Author Name : Ch. Rajasekhar, Anthony Savio Herminio da Piedade Fernandes
Copyright: ©2026 | Pages: 31
Received: 19/11/2025 Accepted: 11/01/2026 Published: 17/02/2026
The prediction of student performance is a critical area in educational data mining, providing invaluable insights for early interventions and personalized learning strategies. This chapter explores the application of machine learning and deep learning algorithms in predicting academic success, focusing on the enhancement of traditional predictive models through advanced computational techniques. A comprehensive review of widely-used models such as decision trees, support vector machines, k-nearest neighbors, and random forests is presented, highlighting their strengths and limitations in handling educational data. In addition, the chapter delves into deep learning approaches, such as artificial neural networks, convolutional neural networks, recurrent neural networks, and long short-term memory networks, which have shown promising results in capturing complex patterns and temporal dependencies in student performance data. The chapter emphasizes the importance of high-quality data preprocessing, including data cleaning, feature selection, and imputation, as essential steps for enhancing model accuracy. Evaluation metrics such as accuracy, precision, recall, F1-score, and ROC-AUC curve analysis are discussed to ensure robust model validation, especially in the presence of class imbalance. Further, challenges like model overfitting and strategies to prevent it, including regularization, cross-validation, and early stopping, are explored. The integration of machine learning and deep learning in education holds transformative potential for improving academic outcomes, providing a framework for data-driven decisions and timely interventions. This chapter serves as a critical resource for researchers and practitioners aiming to leverage AI for enhanced student performance prediction.
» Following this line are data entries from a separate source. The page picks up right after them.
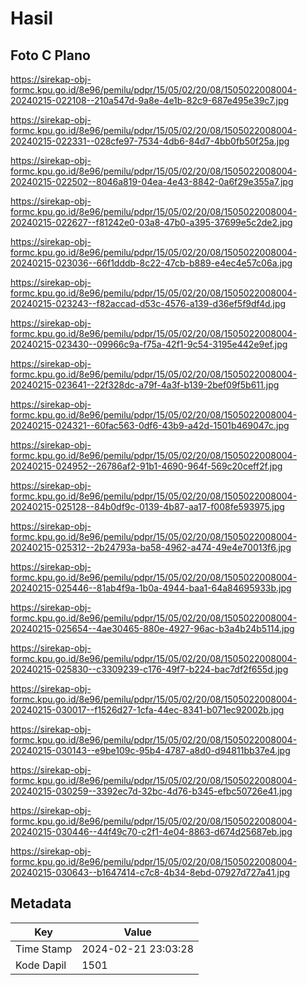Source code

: # Hasil

## Foto C Plano

https://sirekap-obj-formc.kpu.go.id/8e96/pemilu/pdpr/15/05/02/20/08/1505022008004-20240215-022108--210a547d-9a8e-4e1b-82c9-687e495e39c7.jpg

https://sirekap-obj-formc.kpu.go.id/8e96/pemilu/pdpr/15/05/02/20/08/1505022008004-20240215-022331--028cfe97-7534-4db6-84d7-4bb0fb50f25a.jpg

https://sirekap-obj-formc.kpu.go.id/8e96/pemilu/pdpr/15/05/02/20/08/1505022008004-20240215-022502--8046a819-04ea-4e43-8842-0a6f29e355a7.jpg

https://sirekap-obj-formc.kpu.go.id/8e96/pemilu/pdpr/15/05/02/20/08/1505022008004-20240215-022627--f81242e0-03a8-47b0-a395-37699e5c2de2.jpg

https://sirekap-obj-formc.kpu.go.id/8e96/pemilu/pdpr/15/05/02/20/08/1505022008004-20240215-023036--66f1dddb-8c22-47cb-b889-e4ec4e57c06a.jpg

https://sirekap-obj-formc.kpu.go.id/8e96/pemilu/pdpr/15/05/02/20/08/1505022008004-20240215-023243--f82accad-d53c-4576-a139-d36ef5f9df4d.jpg

https://sirekap-obj-formc.kpu.go.id/8e96/pemilu/pdpr/15/05/02/20/08/1505022008004-20240215-023430--09966c9a-f75a-42f1-9c54-3195e442e9ef.jpg

https://sirekap-obj-formc.kpu.go.id/8e96/pemilu/pdpr/15/05/02/20/08/1505022008004-20240215-023641--22f328dc-a79f-4a3f-b139-2bef09f5b611.jpg

https://sirekap-obj-formc.kpu.go.id/8e96/pemilu/pdpr/15/05/02/20/08/1505022008004-20240215-024321--60fac563-0df6-43b9-a42d-1501b469047c.jpg

https://sirekap-obj-formc.kpu.go.id/8e96/pemilu/pdpr/15/05/02/20/08/1505022008004-20240215-024952--26786af2-91b1-4690-964f-569c20ceff2f.jpg

https://sirekap-obj-formc.kpu.go.id/8e96/pemilu/pdpr/15/05/02/20/08/1505022008004-20240215-025128--84b0df9c-0139-4b87-aa17-f008fe593975.jpg

https://sirekap-obj-formc.kpu.go.id/8e96/pemilu/pdpr/15/05/02/20/08/1505022008004-20240215-025312--2b24793a-ba58-4962-a474-49e4e70013f6.jpg

https://sirekap-obj-formc.kpu.go.id/8e96/pemilu/pdpr/15/05/02/20/08/1505022008004-20240215-025446--81ab4f9a-1b0a-4944-baa1-64a84695933b.jpg

https://sirekap-obj-formc.kpu.go.id/8e96/pemilu/pdpr/15/05/02/20/08/1505022008004-20240215-025654--4ae30465-880e-4927-96ac-b3a4b24b5114.jpg

https://sirekap-obj-formc.kpu.go.id/8e96/pemilu/pdpr/15/05/02/20/08/1505022008004-20240215-025830--c3309239-c176-49f7-b224-bac7df2f655d.jpg

https://sirekap-obj-formc.kpu.go.id/8e96/pemilu/pdpr/15/05/02/20/08/1505022008004-20240215-030017--f1526d27-1cfa-44ec-8341-b071ec92002b.jpg

https://sirekap-obj-formc.kpu.go.id/8e96/pemilu/pdpr/15/05/02/20/08/1505022008004-20240215-030143--e9be109c-95b4-4787-a8d0-d94811bb37e4.jpg

https://sirekap-obj-formc.kpu.go.id/8e96/pemilu/pdpr/15/05/02/20/08/1505022008004-20240215-030259--3392ec7d-32bc-4d76-b345-efbc50726e41.jpg

https://sirekap-obj-formc.kpu.go.id/8e96/pemilu/pdpr/15/05/02/20/08/1505022008004-20240215-030446--44f49c70-c2f1-4e04-8863-d674d25687eb.jpg

https://sirekap-obj-formc.kpu.go.id/8e96/pemilu/pdpr/15/05/02/20/08/1505022008004-20240215-030643--b1647414-c7c8-4b34-8ebd-07927d727a41.jpg


## Metadata

| Key        | Value               |
| ---------- | ------------------- |
| Time Stamp | 2024-02-21 23:03:28 |
| Kode Dapil | 1501                |



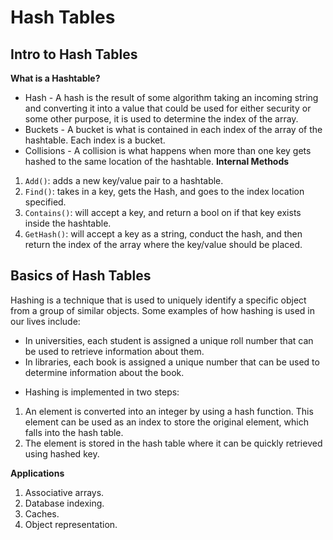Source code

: # Hash Tables

## Intro to Hash Tables
**What is a Hashtable?**
- Hash - A hash is the result of some algorithm taking an incoming string and converting it into a value that could be used for either security or some other purpose, it is used to determine the index of the array. 
- Buckets - A bucket is what is contained in each index of the array of the hashtable. Each index is a bucket.
- Collisions - A collision is what happens when more than one key gets hashed to the same location of the hashtable.
**Internal Methods**
1. `Add()`: adds a new key/value pair to a hashtable.
2. `Find()`:  takes in a key, gets the Hash, and goes to the index location specified. 
3. `Contains()`: will accept a key, and return a bool on if that key exists inside the hashtable. 
4. `GetHash()`: will accept a key as a string, conduct the hash, and then return the index of the array where the key/value should be placed.

## Basics of Hash Tables
Hashing is a technique that is used to uniquely identify a specific object from a group of similar objects. Some examples of how hashing is used in our lives include:

- In universities, each student is assigned a unique roll number that can be used to retrieve information about them.
- In libraries, each book is assigned a unique number that can be used to determine information about the book.

* Hashing is implemented in two steps:
1. An element is converted into an integer by using a hash function. This element can be used as an index to store the original element, which falls into the hash table.
2. The element is stored in the hash table where it can be quickly retrieved using hashed key.

**Applications**
1. Associative arrays.
2. Database indexing.
3. Caches.
4. Object representation.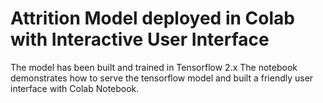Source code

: # Attrition Model deployed in Colab with Interactive User Interface

The model has been built and trained in Tensorflow 2.x
The notebook demonstrates how to serve the tensorflow model and built a friendly user interface with Colab Notebook.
The increasing availability of large-scale student data and the growing integration of digital tools in education have opened new opportunities for enhancing academic outcomes through predictive analytics [1]. Traditional methods of student evaluation, primarily reliant on periodic exams and assignments, often fail to provide a comprehensive understanding of student performance [2]. With advancements in data science, machine learning (ML) and deep learning (DL) offer a more nuanced and dynamic approach to predicting student success [3]. These techniques enable the analysis of vast and complex datasets, identifying patterns that may not be evident through conventional evaluation methods [4]. The ability to predict student performance with high accuracy not only aids in early intervention but also supports the development of personalized learning experiences that cater to individual needs, enhancing overall educational outcomes [5].
Machine learning has long been utilized in educational contexts for predictive modeling, leveraging algorithms such as decision trees, support vector machines (SVM), and random forests [6]. These algorithms analyze structured data, such as student grades, attendance, and socio-demographic information, to predict academic outcomes [7]. Traditional ML models often struggle with the complexity of modern educational environments, where data is increasingly diverse and unstructured [8]. This includes information from learning management systems, digital content engagement, and behavioral patterns that can significantly impact a student's performance. To address these limitations, deep learning methods such as artificial neural networks (ANN), convolutional neural networks (CNN), and recurrent neural networks (RNN) have emerged as powerful tools [9]. These models are capable of processing complex, high-dimensional data and capturing non-linear relationships, thus providing more accurate and robust predictions of student performance [10].
The effectiveness of predictive models in education hinges not only on advanced algorithms but also on the quality of the data used [11]. Educational datasets often suffer from issues such as missing data, inconsistencies, and irrelevant features that can skew the results of predictive models [12]. Data preprocessing is, therefore, an essential step in the prediction process. Techniques like data cleaning, feature selection, and imputation play a critical role in ensuring that the dataset is both reliable and representative of the student population [13]. For example, missing values can be addressed through imputation methods such as mean substitution or more sophisticated techniques like regression imputation, while irrelevant features can be identified and discarded using statistical methods [14]. By carefully preparing the data, educators and researchers can enhance the accuracy and reliability of the predictions, ensuring that the models provide actionable insights [15].